Among the lines below, list those containing the string "thumb".

(Saved data entries)
■ ■ ■ ■ ■

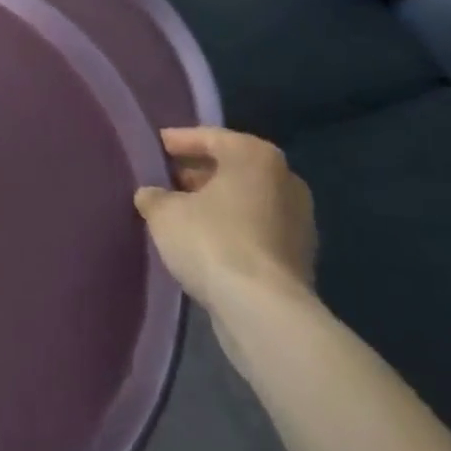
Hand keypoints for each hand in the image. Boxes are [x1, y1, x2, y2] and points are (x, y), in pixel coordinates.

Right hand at [134, 127, 315, 315]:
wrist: (265, 313)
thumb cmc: (213, 241)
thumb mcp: (165, 212)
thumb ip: (154, 196)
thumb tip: (150, 195)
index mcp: (255, 155)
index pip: (209, 137)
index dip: (178, 142)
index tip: (156, 146)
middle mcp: (284, 179)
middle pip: (231, 168)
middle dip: (198, 173)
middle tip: (166, 180)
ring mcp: (298, 220)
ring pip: (246, 200)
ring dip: (215, 204)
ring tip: (180, 213)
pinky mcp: (300, 257)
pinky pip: (256, 229)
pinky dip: (232, 229)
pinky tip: (204, 242)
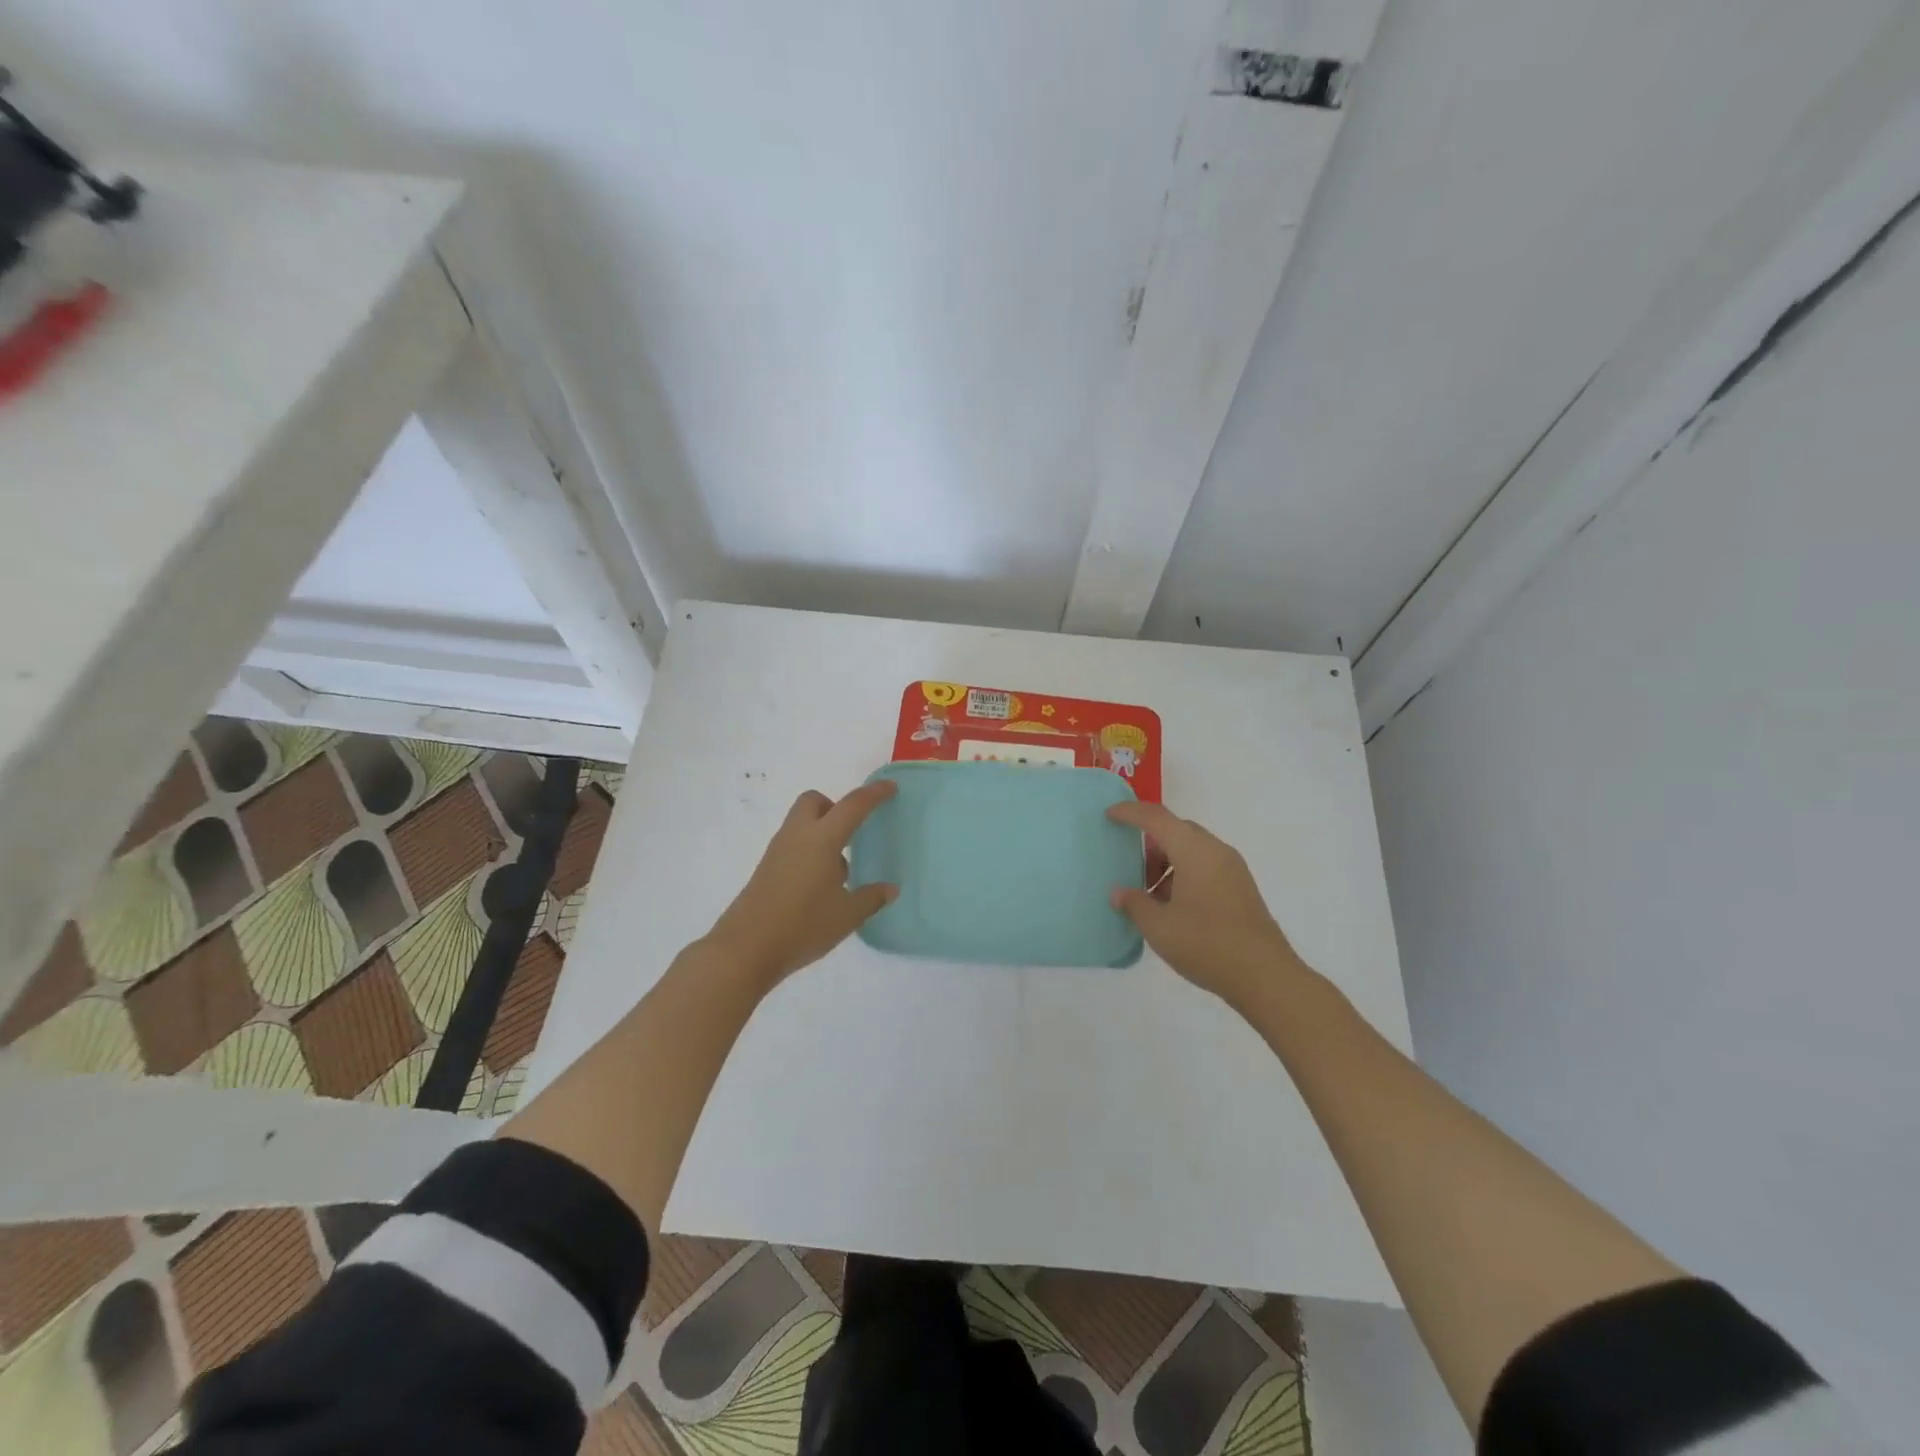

■ ■ ■ ■ ■

■ REPLY TO THE EXERCISE:
thumb cmc: (213, 241)
thumb mcp: (165, 212)
thumb ip: (154, 196)
thumb tip: (150, 195)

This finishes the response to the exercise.